◆ TASK ITEM ◆
With both ends included, repeat exactly the lines of the entries below from the one containing "Additional Activities in 2015." down to the one containing "Don Preston, Information Technology Director", and no others.

◆ EXTRACTED INFORMATION ◆
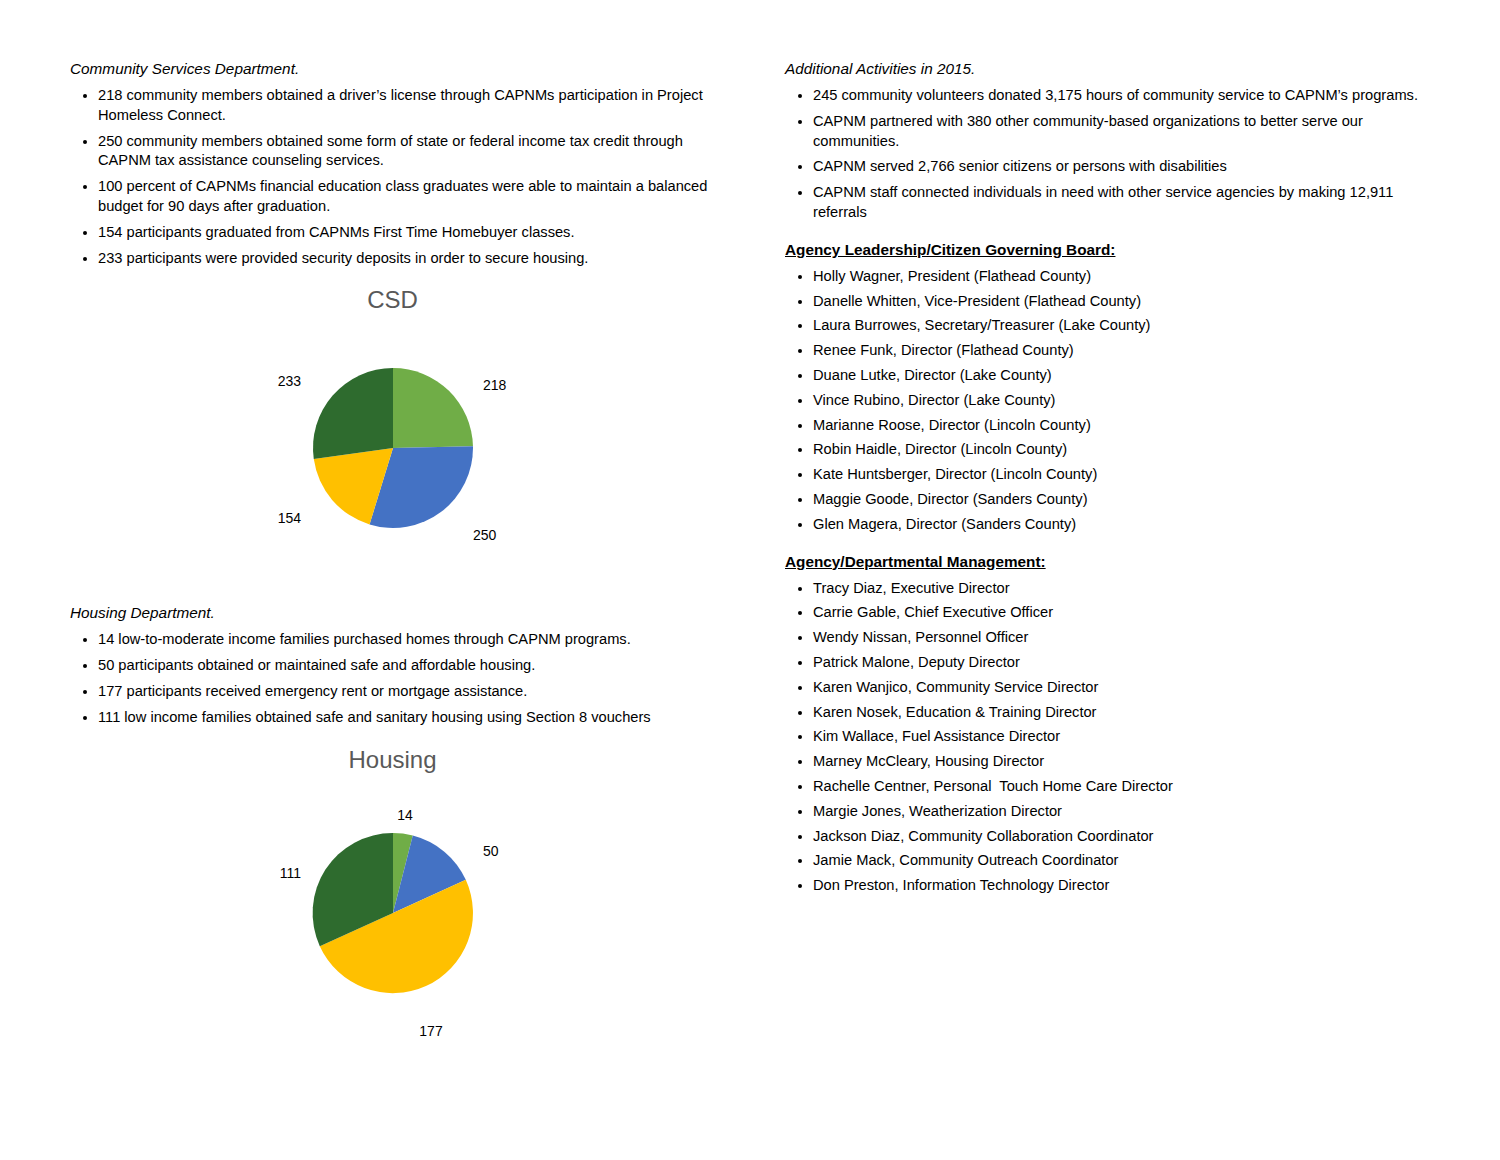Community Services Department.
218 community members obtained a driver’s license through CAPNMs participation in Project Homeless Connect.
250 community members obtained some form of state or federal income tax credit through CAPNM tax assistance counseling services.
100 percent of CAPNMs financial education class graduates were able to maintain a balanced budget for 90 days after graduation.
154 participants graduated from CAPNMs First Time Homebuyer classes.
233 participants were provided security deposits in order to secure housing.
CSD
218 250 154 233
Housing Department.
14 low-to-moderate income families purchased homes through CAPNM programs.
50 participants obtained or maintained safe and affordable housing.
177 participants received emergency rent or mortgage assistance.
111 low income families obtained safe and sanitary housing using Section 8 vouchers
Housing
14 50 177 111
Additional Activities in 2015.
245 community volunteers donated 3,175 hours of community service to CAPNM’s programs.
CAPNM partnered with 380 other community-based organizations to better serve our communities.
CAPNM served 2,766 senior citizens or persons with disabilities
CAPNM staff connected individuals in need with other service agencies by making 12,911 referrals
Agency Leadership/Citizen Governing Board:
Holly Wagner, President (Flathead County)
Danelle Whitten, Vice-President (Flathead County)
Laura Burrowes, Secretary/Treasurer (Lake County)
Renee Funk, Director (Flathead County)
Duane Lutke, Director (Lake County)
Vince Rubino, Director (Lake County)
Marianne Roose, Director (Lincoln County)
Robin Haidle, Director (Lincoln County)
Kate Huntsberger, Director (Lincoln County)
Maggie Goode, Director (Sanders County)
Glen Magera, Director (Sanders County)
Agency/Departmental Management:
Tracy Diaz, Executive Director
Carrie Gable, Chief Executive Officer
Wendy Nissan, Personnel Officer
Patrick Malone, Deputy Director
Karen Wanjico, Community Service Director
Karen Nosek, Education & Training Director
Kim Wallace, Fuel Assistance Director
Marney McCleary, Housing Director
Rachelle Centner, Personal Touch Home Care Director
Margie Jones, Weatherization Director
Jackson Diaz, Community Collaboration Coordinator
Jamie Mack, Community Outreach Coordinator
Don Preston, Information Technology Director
* * *
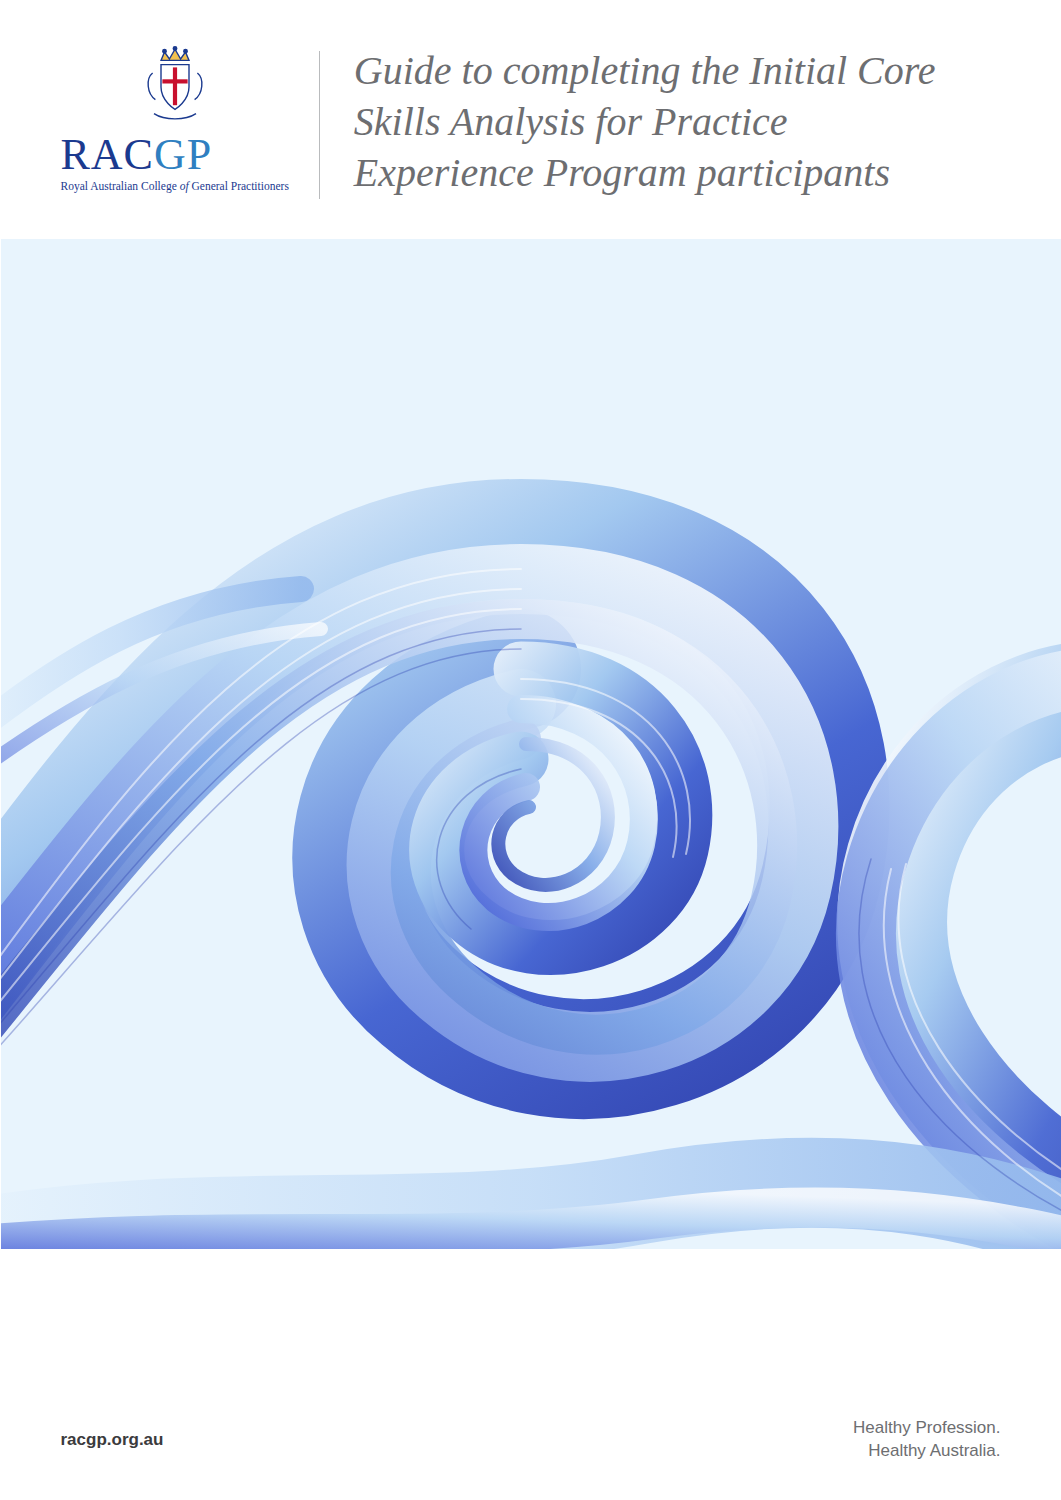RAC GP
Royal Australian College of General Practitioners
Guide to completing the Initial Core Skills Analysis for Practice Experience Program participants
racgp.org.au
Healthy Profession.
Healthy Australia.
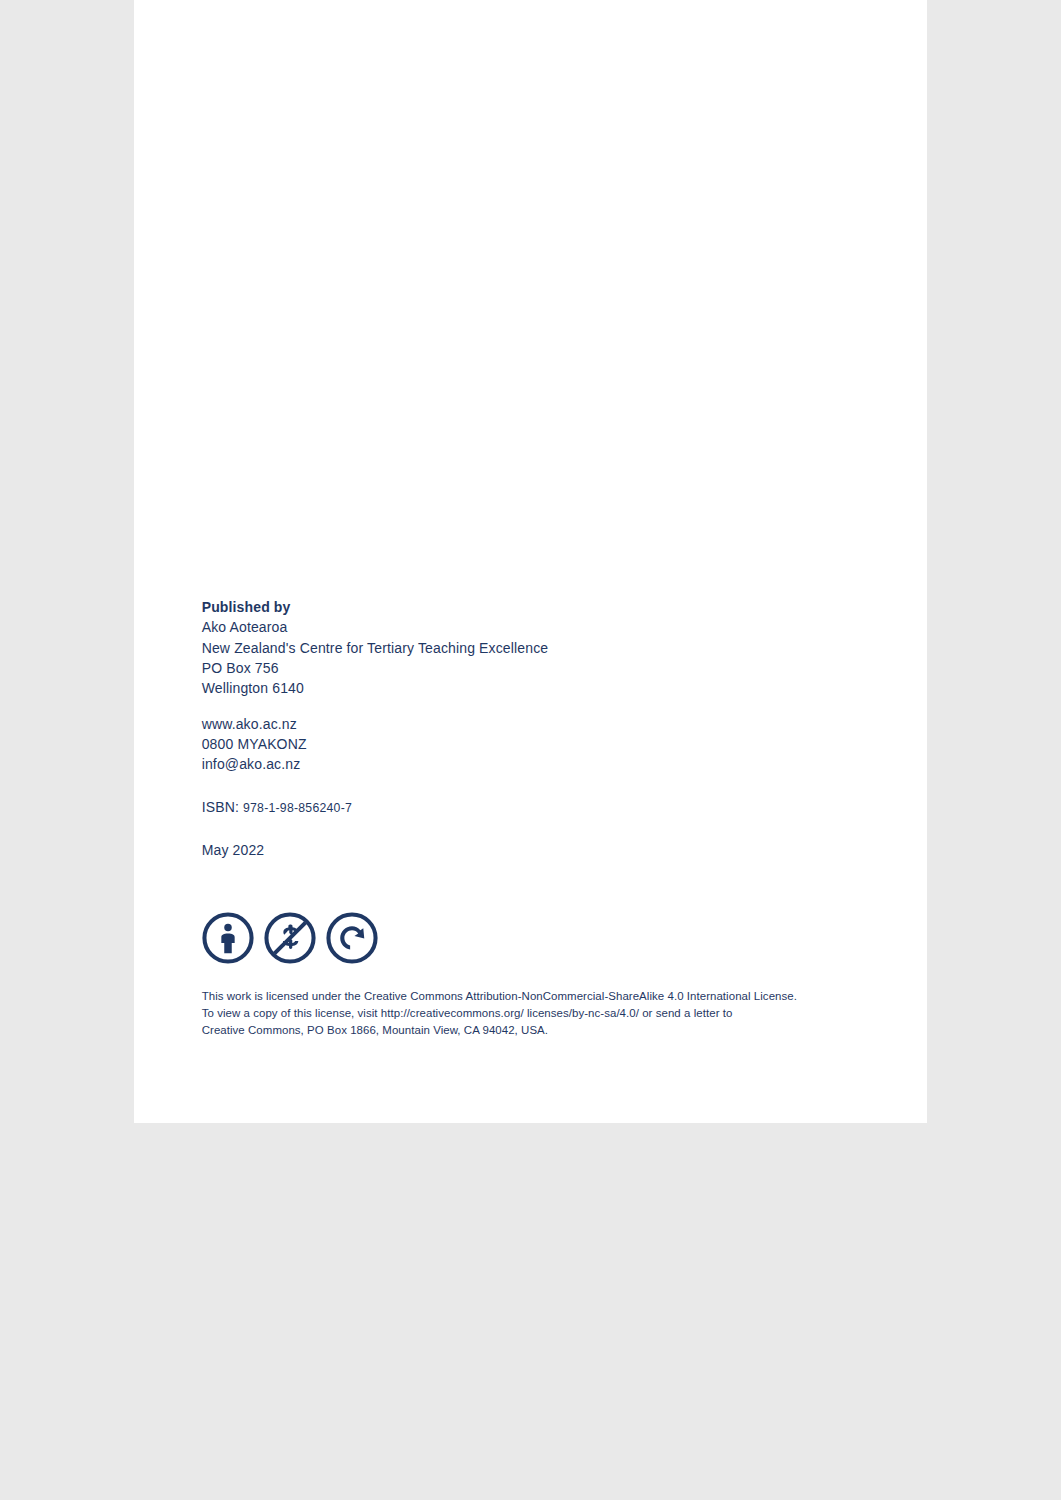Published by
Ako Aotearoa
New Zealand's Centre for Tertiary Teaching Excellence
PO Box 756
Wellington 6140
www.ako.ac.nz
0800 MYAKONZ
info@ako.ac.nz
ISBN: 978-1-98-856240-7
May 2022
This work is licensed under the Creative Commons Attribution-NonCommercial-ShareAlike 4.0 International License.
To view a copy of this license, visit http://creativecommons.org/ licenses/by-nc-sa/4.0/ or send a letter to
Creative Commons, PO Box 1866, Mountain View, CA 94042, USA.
* * *
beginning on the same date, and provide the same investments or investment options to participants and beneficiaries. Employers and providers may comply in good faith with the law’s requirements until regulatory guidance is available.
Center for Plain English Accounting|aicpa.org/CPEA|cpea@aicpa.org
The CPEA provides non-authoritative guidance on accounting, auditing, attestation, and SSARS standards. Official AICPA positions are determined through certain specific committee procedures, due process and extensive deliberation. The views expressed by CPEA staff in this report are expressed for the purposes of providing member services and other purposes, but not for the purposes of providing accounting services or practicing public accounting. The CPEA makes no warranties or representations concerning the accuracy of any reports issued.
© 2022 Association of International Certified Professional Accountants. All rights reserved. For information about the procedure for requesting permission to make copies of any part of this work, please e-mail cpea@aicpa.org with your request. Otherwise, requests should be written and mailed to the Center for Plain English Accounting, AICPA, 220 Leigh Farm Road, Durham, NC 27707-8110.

◆ OUTPUT OF THE TASK ◆
Additional Activities in 2015.
245 community volunteers donated 3,175 hours of community service to CAPNM’s programs.
CAPNM partnered with 380 other community-based organizations to better serve our communities.
CAPNM served 2,766 senior citizens or persons with disabilities
CAPNM staff connected individuals in need with other service agencies by making 12,911 referrals
Agency Leadership/Citizen Governing Board:
Holly Wagner, President (Flathead County)
Danelle Whitten, Vice-President (Flathead County)
Laura Burrowes, Secretary/Treasurer (Lake County)
Renee Funk, Director (Flathead County)
Duane Lutke, Director (Lake County)
Vince Rubino, Director (Lake County)
Marianne Roose, Director (Lincoln County)
Robin Haidle, Director (Lincoln County)
Kate Huntsberger, Director (Lincoln County)
Maggie Goode, Director (Sanders County)
Glen Magera, Director (Sanders County)
Agency/Departmental Management:
Tracy Diaz, Executive Director
Carrie Gable, Chief Executive Officer
Wendy Nissan, Personnel Officer
Patrick Malone, Deputy Director
Karen Wanjico, Community Service Director
Karen Nosek, Education & Training Director
Kim Wallace, Fuel Assistance Director
Marney McCleary, Housing Director
Rachelle Centner, Personal Touch Home Care Director
Margie Jones, Weatherization Director
Jackson Diaz, Community Collaboration Coordinator
Jamie Mack, Community Outreach Coordinator
Don Preston, Information Technology Director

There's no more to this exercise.